Black-box variational inference¶

Black-box variational inference is a special class of auto encoding variational inference algorithms we assume that we can differentiate \(q_{\phi}\) with respect to \(\phi\) we can use using gradient descent to maximize ELBO.

The algorithm simultaneously performs gradient descent to update \(\phi\) and \(\theta\).

  • Optimizing over \(\phi\) keeps the ELBO tight around \(\log p(x)\)

  • Optimizing \(\theta\) pushes the lower bound up.

Score function gradient estimator¶

To perform black-box variational inference, we need to compute the gradient:

\[ \nabla_{\theta, \phi}E_{q_{\phi}(z)}[\log p_{\theta}(x,z) - \log q_{\phi}(z)] \]

Taking the expectation with respect to q is not always possible. Thus we can make Monte Carlo estimates of the gradient by sampling from \(q\).

This is easy to do for the gradient of \(p\), we just swap the gradient and the expectation and estimate the following expression via Monte Carlo.

\[ E_{q_{\phi(x)}}[\nabla_{\theta} \log p_{\phi}(x,z)] \]

Taking the gradient with respect to q is more difficult, we cannot swap the gradient and the expectation, since the expectation is being taken with respect to the distribution that we are try to differentiate.

Way can estimate the gradient a so-called score function estimator:

\[ \nabla_{\phi}E_{q_{\phi}(z)}[\log p_{\theta}(x,z) - \log p_{\phi}(z)] = E_{q_{\phi}(z)}[(\log p_{\theta}(x,z) - \log q_{\phi}(z)) \nabla_{\phi} \log q_{\phi}(z)] \]

We place the gradient inside the expectation, and we can evaluate it using Monte Carlo. This is called the score function estimator of the gradient.

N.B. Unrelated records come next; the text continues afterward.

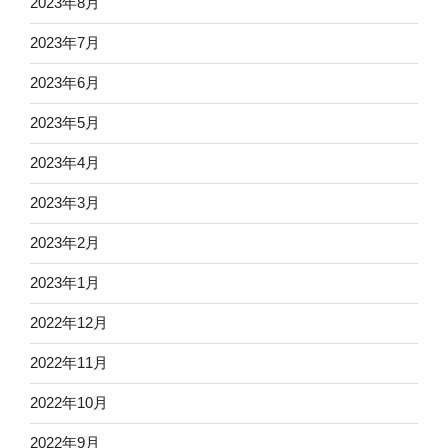
2023年8月
2023年7月
2023年6月
2023年5月
2023年4月
2023年3月
2023年2月
2023年1月
2022年12月
2022年11月
2022年10月
2022年9月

Biggest shortcoming of this estimator is that it has high variance. (High variance means that the observations are far away from the mean). In some cases the variance is so high that it cannot be used to learn many models.

The SGVB estimator¶

We reformulate ELBO as:

\[ \log p(x) \ge E_{q_{\phi}(z|x)} [ \log p_{\theta}(x|z)] - KL(q_{\phi}(z|x)|| p(z)) \]

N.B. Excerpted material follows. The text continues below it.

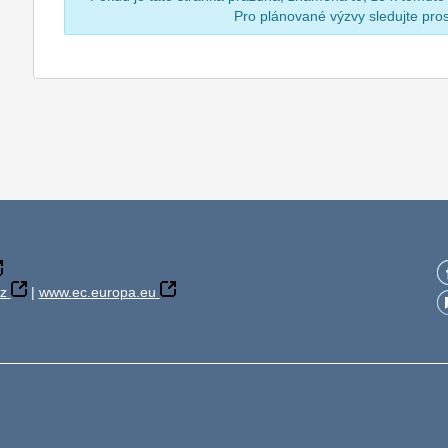
Pro plánované výzvy sledujte pr
z
|
www.ec.europa.eu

This reparametrization can be interpreted as: First, we can think of x as an observed data point. The right-hand side consists of two terms, both involve taking a sample \(z \sim q(z|x)\), which can be interpret as a code describing x. Where we call q as the encoder.

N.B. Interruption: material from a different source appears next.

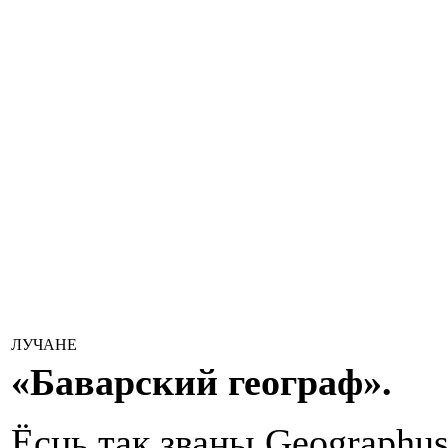
ЛУЧАНЕ
«Баварский географ».
Ёсць так званы Geographus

  • \(\log p(x|z)\) is the log-likelihood of the observed x given the code z that we have sampled. This term is maximized when \(p(x|z)\) assigns high probability to the original x. It is trying to reconstruct x given the code z, for that reason we call \(p(x|z)\) the decoder network ad the term is called the reconstruction error.

  • \(KL(q_{\phi}(z|x)|| p(z))\) is the divergence between \(q(z|x)\) and prior \(p(z)\) (unit Normal). This forces z to look Gaussian, and we call it the regularization term. It prevents \(q(z|x)\) from encoding identity mappings, and forces to learn more interesting representations.

The optimization objective is to fit a \(q(z|x)\) that wil map x into a useful latent space z from which we are able to reconstruct x via \(p(x|z)\). (this objective is reminiscent of auto-encoder neural network)